A Balancing Act: The Immune System Supports Neurodegeneration and Neurogenesis.

Cellular and molecular neurobiology (2020-01-26)
Paula Grazielle Chaves da Silva, Kelly Hsu, Jeanne L Benton, Barbara S Beltz, Silvana Allodi
ABSTRACT

Decapod crustaceans, like mammals, retain the ability to make new neurons throughout life. In mammals, immune cells are closely associated with stem cells that generate adult-born neurons. In crayfish, evidence suggests that immune cells (hemocytes) originating in the immune system travel to neurogenic regions and transform into neural progenitor cells. This nontraditional immune activity takes place continuously under normal physiological conditions, but little is known under pathological conditions (neurodegeneration). In this study, the immune system and its relationship with neurogenesis were investigated during neurodegeneration (unilateral antennular ablation) in adult crayfish. Our experiments show that after ablation (1) Proliferating cells decrease in neurogenic areas of the adult crayfish brain; (2) The immune response, but not neurogenesis, is ablation-side dependent; (3) Inducible nitric oxide synthase (iNOS) plays a crucial role in the neurogenic niche containing neural progenitors during the immune response; (4) Brain areas targeted by antennular projections respond acutely (15 min) to the lesion, increasing the number of local immune cells; (5) Immune cells are recruited to the area surrounding the ipsilateral neurogenic niche; and (6) The vasculature in the niche responds acutely by dilation and possibly also neovascularization.
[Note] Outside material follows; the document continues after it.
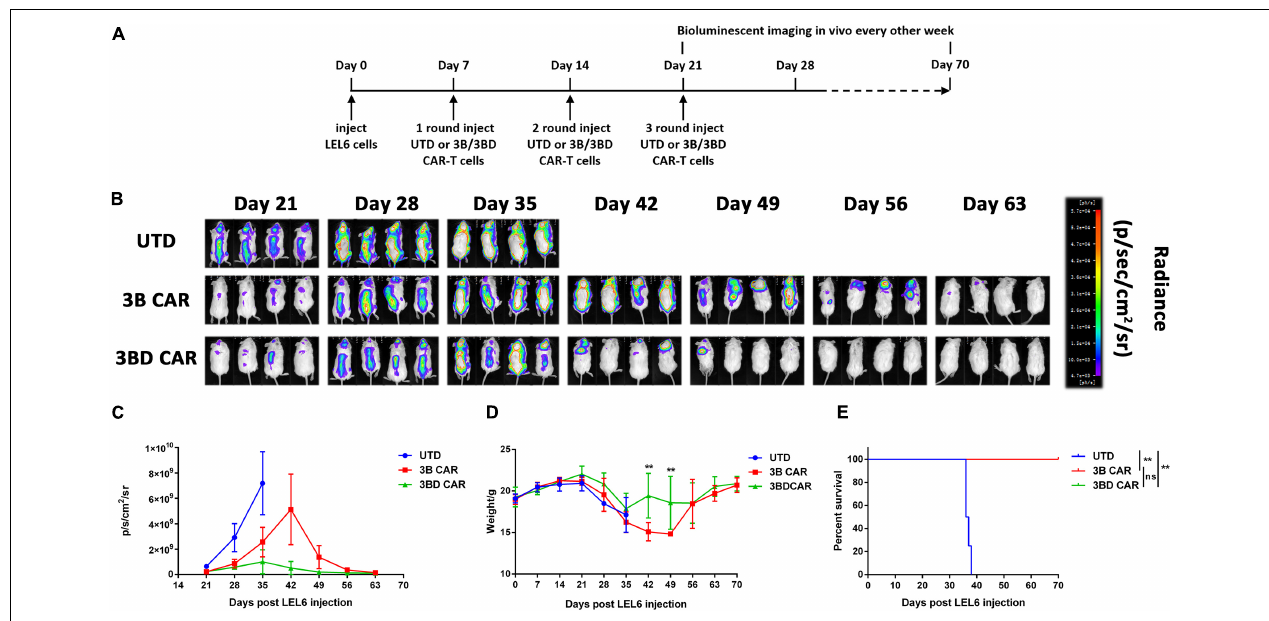
FIGURE 6 | 3BD CAR-T cells are more potent than 3B CAR-T cells in eliminating LEL6 cells in vivo . (A) Illustration of the experimental design. An HIV-1 Luc-Env + /PD-L1 + NCG mouse model was established in NCG mice by inoculating 1 × 10 5 LEL6 cells/mouse (i.v. by tail, n = 4). In the next 3 weeks, the mice were treated with 3B CAR-T cells or 3BD CAR-T cells 3 times. Mice treated with non-transduced T cells (UTD) served as the control. BLI was conducted after the mice were treated with the last single T cell injection (Day 21) and performed weekly. (B) LEL6 progression and distribution were evaluated by serial bioluminescence imaging. (C) Bioluminescence values of mice receiving different treatments are displayed. (D) Sequential body weight was analyzed every 7 days after LEL6 cell implantation. The significance shown is a comparison of each condition versus 3B CAR. Statistical analyses were performed by two-way ANOVA followed by Bonferroni post-test analysis. * p < 0.05, ** P < 0.01. (E) The survival of the mice was monitored. (** p < 0.01; log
We conclude that immune cells are important in both neurodegeneration and neurogenesis by contributing in physiological conditions to the maintenance of the number of neural precursor cells in the neurogenic niche (neurogenesis), and in pathological conditions (neurodegeneration) by coordinating NO release and vascular responses associated with the neurogenic niche. Our data suggest that neural damage and recovery participate in a balance between these competing immune cell roles.